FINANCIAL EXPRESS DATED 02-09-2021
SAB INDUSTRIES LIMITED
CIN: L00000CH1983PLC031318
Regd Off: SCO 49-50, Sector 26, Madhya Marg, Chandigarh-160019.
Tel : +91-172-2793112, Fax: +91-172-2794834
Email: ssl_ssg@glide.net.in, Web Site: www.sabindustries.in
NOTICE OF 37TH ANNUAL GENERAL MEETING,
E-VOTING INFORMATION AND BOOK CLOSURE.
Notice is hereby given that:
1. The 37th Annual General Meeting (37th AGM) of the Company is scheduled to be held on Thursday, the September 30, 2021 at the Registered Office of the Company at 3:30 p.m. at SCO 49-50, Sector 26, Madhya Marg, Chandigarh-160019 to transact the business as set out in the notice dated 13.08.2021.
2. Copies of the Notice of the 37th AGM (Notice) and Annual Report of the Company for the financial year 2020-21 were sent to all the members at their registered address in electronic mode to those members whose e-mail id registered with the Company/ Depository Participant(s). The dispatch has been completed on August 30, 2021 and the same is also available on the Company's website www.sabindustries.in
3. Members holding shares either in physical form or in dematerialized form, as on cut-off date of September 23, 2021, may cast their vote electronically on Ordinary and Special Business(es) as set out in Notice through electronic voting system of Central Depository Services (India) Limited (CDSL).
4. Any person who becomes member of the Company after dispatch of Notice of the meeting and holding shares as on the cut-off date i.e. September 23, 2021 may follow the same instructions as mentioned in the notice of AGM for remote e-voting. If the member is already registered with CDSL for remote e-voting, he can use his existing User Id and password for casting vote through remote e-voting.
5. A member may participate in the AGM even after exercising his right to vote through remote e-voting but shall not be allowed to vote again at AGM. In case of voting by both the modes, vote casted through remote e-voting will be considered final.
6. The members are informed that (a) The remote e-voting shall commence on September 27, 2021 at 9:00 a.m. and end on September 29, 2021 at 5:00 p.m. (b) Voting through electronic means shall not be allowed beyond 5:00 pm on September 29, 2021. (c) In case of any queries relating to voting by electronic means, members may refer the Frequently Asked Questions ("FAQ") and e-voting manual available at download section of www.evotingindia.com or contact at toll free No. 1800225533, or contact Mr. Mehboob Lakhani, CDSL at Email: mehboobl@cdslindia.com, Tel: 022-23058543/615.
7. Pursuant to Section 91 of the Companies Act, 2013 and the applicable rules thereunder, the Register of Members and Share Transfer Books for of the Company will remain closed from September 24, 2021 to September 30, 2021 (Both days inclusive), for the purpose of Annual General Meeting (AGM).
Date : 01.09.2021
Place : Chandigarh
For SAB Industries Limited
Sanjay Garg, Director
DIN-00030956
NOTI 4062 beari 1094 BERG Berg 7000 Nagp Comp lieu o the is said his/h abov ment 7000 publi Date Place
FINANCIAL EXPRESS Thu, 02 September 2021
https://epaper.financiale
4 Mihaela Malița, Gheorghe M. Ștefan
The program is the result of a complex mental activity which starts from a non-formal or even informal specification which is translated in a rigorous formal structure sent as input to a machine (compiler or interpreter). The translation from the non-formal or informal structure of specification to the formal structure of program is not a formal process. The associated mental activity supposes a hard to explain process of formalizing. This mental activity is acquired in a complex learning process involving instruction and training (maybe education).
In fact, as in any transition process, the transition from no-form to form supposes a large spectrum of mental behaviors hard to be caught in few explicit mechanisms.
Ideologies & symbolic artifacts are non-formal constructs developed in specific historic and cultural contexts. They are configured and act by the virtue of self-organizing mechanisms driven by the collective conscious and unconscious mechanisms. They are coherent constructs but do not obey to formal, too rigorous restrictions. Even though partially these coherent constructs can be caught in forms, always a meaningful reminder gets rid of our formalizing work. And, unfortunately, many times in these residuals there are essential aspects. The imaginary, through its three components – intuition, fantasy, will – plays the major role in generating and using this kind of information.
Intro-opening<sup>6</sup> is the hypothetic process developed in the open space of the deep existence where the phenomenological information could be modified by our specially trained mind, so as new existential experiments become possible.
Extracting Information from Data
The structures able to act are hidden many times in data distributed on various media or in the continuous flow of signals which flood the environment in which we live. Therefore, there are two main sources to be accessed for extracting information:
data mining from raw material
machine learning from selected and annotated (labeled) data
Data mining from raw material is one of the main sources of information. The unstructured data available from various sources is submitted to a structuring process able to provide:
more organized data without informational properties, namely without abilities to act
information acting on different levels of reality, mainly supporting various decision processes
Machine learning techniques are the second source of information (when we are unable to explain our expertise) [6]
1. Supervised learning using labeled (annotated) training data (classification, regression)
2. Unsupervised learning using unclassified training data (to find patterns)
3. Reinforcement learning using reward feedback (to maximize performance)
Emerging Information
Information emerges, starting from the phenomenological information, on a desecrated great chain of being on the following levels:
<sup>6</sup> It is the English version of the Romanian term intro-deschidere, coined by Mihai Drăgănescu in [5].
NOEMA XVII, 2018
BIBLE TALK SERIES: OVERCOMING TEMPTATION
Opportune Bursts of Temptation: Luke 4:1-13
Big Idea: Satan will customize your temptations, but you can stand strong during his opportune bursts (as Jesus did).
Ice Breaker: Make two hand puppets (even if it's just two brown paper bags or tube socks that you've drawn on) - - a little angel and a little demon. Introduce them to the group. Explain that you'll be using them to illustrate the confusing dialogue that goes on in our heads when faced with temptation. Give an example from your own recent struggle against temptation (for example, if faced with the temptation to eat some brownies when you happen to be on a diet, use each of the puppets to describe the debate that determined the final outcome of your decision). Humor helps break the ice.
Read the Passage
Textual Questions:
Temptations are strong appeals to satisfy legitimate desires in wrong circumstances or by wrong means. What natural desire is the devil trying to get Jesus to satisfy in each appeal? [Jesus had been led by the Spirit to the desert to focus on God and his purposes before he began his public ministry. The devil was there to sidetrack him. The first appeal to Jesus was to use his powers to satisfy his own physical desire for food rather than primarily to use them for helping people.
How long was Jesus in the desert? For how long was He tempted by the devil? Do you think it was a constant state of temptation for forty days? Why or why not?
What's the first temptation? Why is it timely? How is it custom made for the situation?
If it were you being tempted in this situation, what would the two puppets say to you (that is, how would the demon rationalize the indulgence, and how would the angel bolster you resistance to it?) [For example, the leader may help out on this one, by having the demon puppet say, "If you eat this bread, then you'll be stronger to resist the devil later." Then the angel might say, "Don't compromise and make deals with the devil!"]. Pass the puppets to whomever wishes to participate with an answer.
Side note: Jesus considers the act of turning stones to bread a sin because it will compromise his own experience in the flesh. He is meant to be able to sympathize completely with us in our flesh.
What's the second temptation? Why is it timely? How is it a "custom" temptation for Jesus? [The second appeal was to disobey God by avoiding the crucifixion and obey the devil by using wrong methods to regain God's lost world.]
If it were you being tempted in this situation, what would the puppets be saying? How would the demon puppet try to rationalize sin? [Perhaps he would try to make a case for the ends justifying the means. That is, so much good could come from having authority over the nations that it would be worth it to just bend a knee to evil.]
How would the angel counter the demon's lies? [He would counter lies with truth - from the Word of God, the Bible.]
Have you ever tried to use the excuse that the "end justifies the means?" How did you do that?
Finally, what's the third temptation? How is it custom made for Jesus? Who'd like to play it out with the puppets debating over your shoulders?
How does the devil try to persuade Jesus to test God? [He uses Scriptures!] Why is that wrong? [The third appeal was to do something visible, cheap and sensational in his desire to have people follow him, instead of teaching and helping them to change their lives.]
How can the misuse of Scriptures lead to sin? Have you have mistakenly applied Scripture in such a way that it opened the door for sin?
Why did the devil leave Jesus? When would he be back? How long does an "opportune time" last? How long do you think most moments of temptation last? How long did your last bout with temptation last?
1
________________________
Give back the records above exactly, limited to the lines between the one holding "Opportune Bursts of Temptation: Luke 4:1-13" and the one holding "Big Idea: Satan", inclusive.

Opportune Bursts of Temptation: Luke 4:1-13
Big Idea: Satan will customize your temptations, but you can stand strong during his opportune bursts (as Jesus did).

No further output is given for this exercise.